:: What is needed ::
Please copy every line with the string "validate" from the entries below.

(Dataset records)
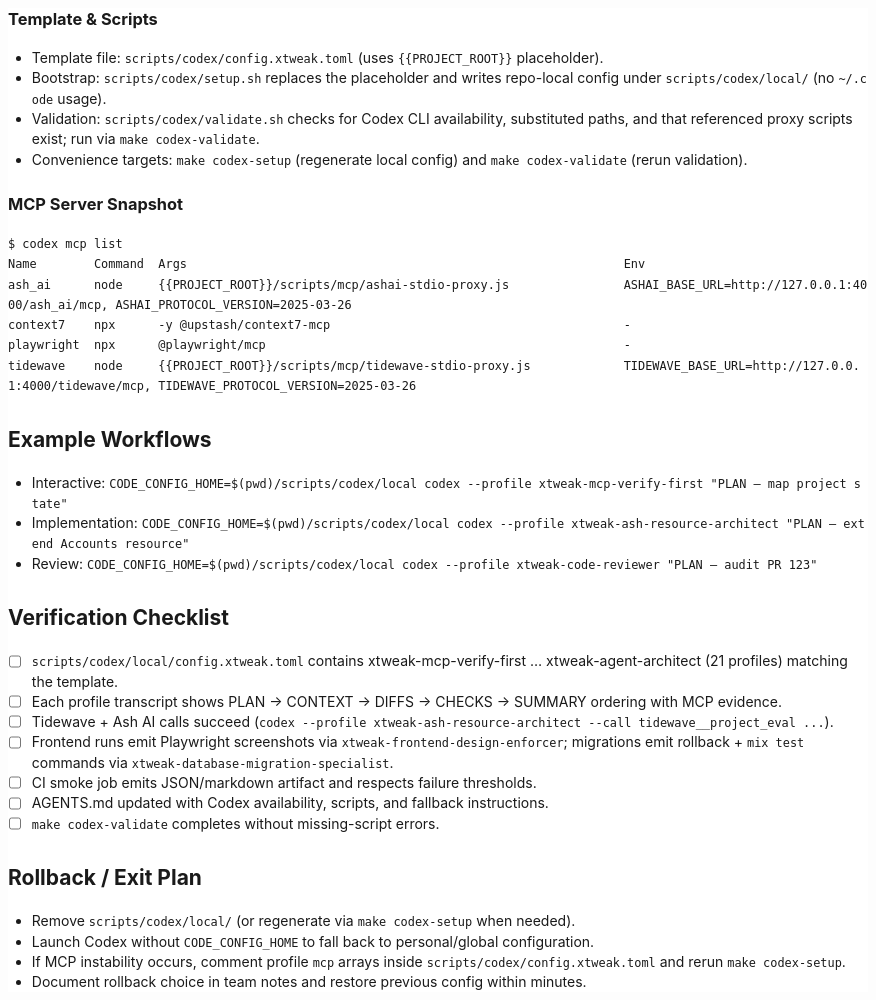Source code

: ### Template & Scripts
- Template file: `scripts/codex/config.xtweak.toml` (uses `{{PROJECT_ROOT}}` placeholder).
- Bootstrap: `scripts/codex/setup.sh` replaces the placeholder and writes repo-local config under `scripts/codex/local/` (no `~/.code` usage).
- Validation: `scripts/codex/validate.sh` checks for Codex CLI availability, substituted paths, and that referenced proxy scripts exist; run via `make codex-validate`.
- Convenience targets: `make codex-setup` (regenerate local config) and `make codex-validate` (rerun validation).

### MCP Server Snapshot
```text
$ codex mcp list
Name        Command  Args                                                             Env
ash_ai      node     {{PROJECT_ROOT}}/scripts/mcp/ashai-stdio-proxy.js                ASHAI_BASE_URL=http://127.0.0.1:4000/ash_ai/mcp, ASHAI_PROTOCOL_VERSION=2025-03-26
context7    npx      -y @upstash/context7-mcp                                         -
playwright  npx      @playwright/mcp                                                  -
tidewave    node     {{PROJECT_ROOT}}/scripts/mcp/tidewave-stdio-proxy.js             TIDEWAVE_BASE_URL=http://127.0.0.1:4000/tidewave/mcp, TIDEWAVE_PROTOCOL_VERSION=2025-03-26
```

## Example Workflows
- Interactive: `CODE_CONFIG_HOME=$(pwd)/scripts/codex/local codex --profile xtweak-mcp-verify-first "PLAN – map project state"`
- Implementation: `CODE_CONFIG_HOME=$(pwd)/scripts/codex/local codex --profile xtweak-ash-resource-architect "PLAN – extend Accounts resource"`
- Review: `CODE_CONFIG_HOME=$(pwd)/scripts/codex/local codex --profile xtweak-code-reviewer "PLAN – audit PR 123"`

## Verification Checklist
- [ ] `scripts/codex/local/config.xtweak.toml` contains xtweak-mcp-verify-first … xtweak-agent-architect (21 profiles) matching the template.
- [ ] Each profile transcript shows PLAN → CONTEXT → DIFFS → CHECKS → SUMMARY ordering with MCP evidence.
- [ ] Tidewave + Ash AI calls succeed (`codex --profile xtweak-ash-resource-architect --call tidewave__project_eval ...`).
- [ ] Frontend runs emit Playwright screenshots via `xtweak-frontend-design-enforcer`; migrations emit rollback + `mix test` commands via `xtweak-database-migration-specialist`.
- [ ] CI smoke job emits JSON/markdown artifact and respects failure thresholds.
- [ ] AGENTS.md updated with Codex availability, scripts, and fallback instructions.
- [ ] `make codex-validate` completes without missing-script errors.

## Rollback / Exit Plan
- Remove `scripts/codex/local/` (or regenerate via `make codex-setup` when needed).
- Launch Codex without `CODE_CONFIG_HOME` to fall back to personal/global configuration.
- If MCP instability occurs, comment profile `mcp` arrays inside `scripts/codex/config.xtweak.toml` and rerun `make codex-setup`.
- Document rollback choice in team notes and restore previous config within minutes.

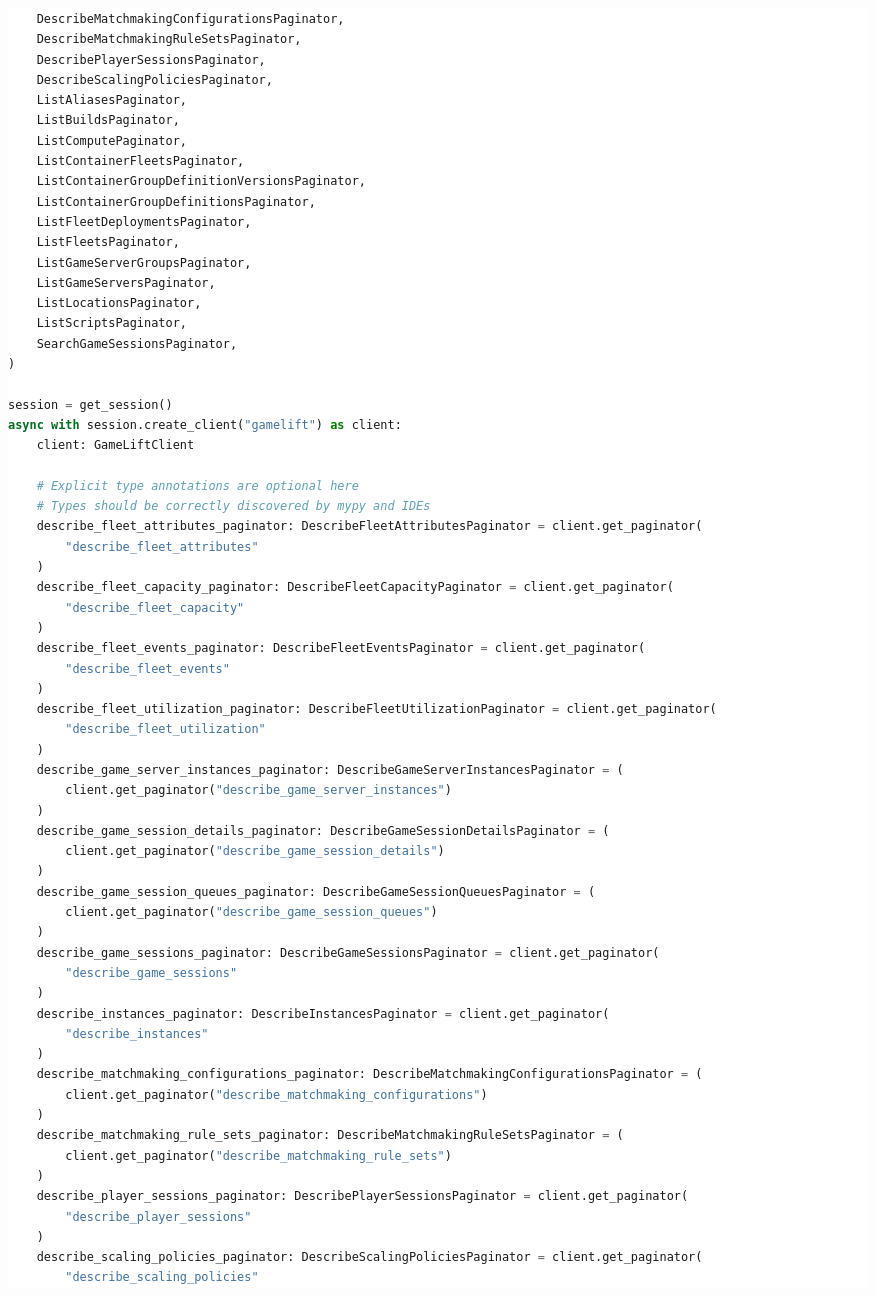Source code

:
 ```python
    DescribeMatchmakingConfigurationsPaginator,
    DescribeMatchmakingRuleSetsPaginator,
    DescribePlayerSessionsPaginator,
    DescribeScalingPoliciesPaginator,
    ListAliasesPaginator,
    ListBuildsPaginator,
    ListComputePaginator,
    ListContainerFleetsPaginator,
    ListContainerGroupDefinitionVersionsPaginator,
    ListContainerGroupDefinitionsPaginator,
    ListFleetDeploymentsPaginator,
    ListFleetsPaginator,
    ListGameServerGroupsPaginator,
    ListGameServersPaginator,
    ListLocationsPaginator,
    ListScriptsPaginator,
    SearchGameSessionsPaginator,
)

session = get_session()
async with session.create_client("gamelift") as client:
    client: GameLiftClient

    # Explicit type annotations are optional here
    # Types should be correctly discovered by mypy and IDEs
    describe_fleet_attributes_paginator: DescribeFleetAttributesPaginator = client.get_paginator(
        "describe_fleet_attributes"
    )
    describe_fleet_capacity_paginator: DescribeFleetCapacityPaginator = client.get_paginator(
        "describe_fleet_capacity"
    )
    describe_fleet_events_paginator: DescribeFleetEventsPaginator = client.get_paginator(
        "describe_fleet_events"
    )
    describe_fleet_utilization_paginator: DescribeFleetUtilizationPaginator = client.get_paginator(
        "describe_fleet_utilization"
    )
    describe_game_server_instances_paginator: DescribeGameServerInstancesPaginator = (
        client.get_paginator("describe_game_server_instances")
    )
    describe_game_session_details_paginator: DescribeGameSessionDetailsPaginator = (
        client.get_paginator("describe_game_session_details")
    )
    describe_game_session_queues_paginator: DescribeGameSessionQueuesPaginator = (
        client.get_paginator("describe_game_session_queues")
    )
    describe_game_sessions_paginator: DescribeGameSessionsPaginator = client.get_paginator(
        "describe_game_sessions"
    )
    describe_instances_paginator: DescribeInstancesPaginator = client.get_paginator(
        "describe_instances"
    )
    describe_matchmaking_configurations_paginator: DescribeMatchmakingConfigurationsPaginator = (
        client.get_paginator("describe_matchmaking_configurations")
    )
    describe_matchmaking_rule_sets_paginator: DescribeMatchmakingRuleSetsPaginator = (
        client.get_paginator("describe_matchmaking_rule_sets")
    )
    describe_player_sessions_paginator: DescribePlayerSessionsPaginator = client.get_paginator(
        "describe_player_sessions"
    )
    describe_scaling_policies_paginator: DescribeScalingPoliciesPaginator = client.get_paginator(
        "describe_scaling_policies"
```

:: Answer to this task ::
- Validation: `scripts/codex/validate.sh` checks for Codex CLI availability, substituted paths, and that referenced proxy scripts exist; run via `make codex-validate`.
- Convenience targets: `make codex-setup` (regenerate local config) and `make codex-validate` (rerun validation).
- [ ] `make codex-validate` completes without missing-script errors.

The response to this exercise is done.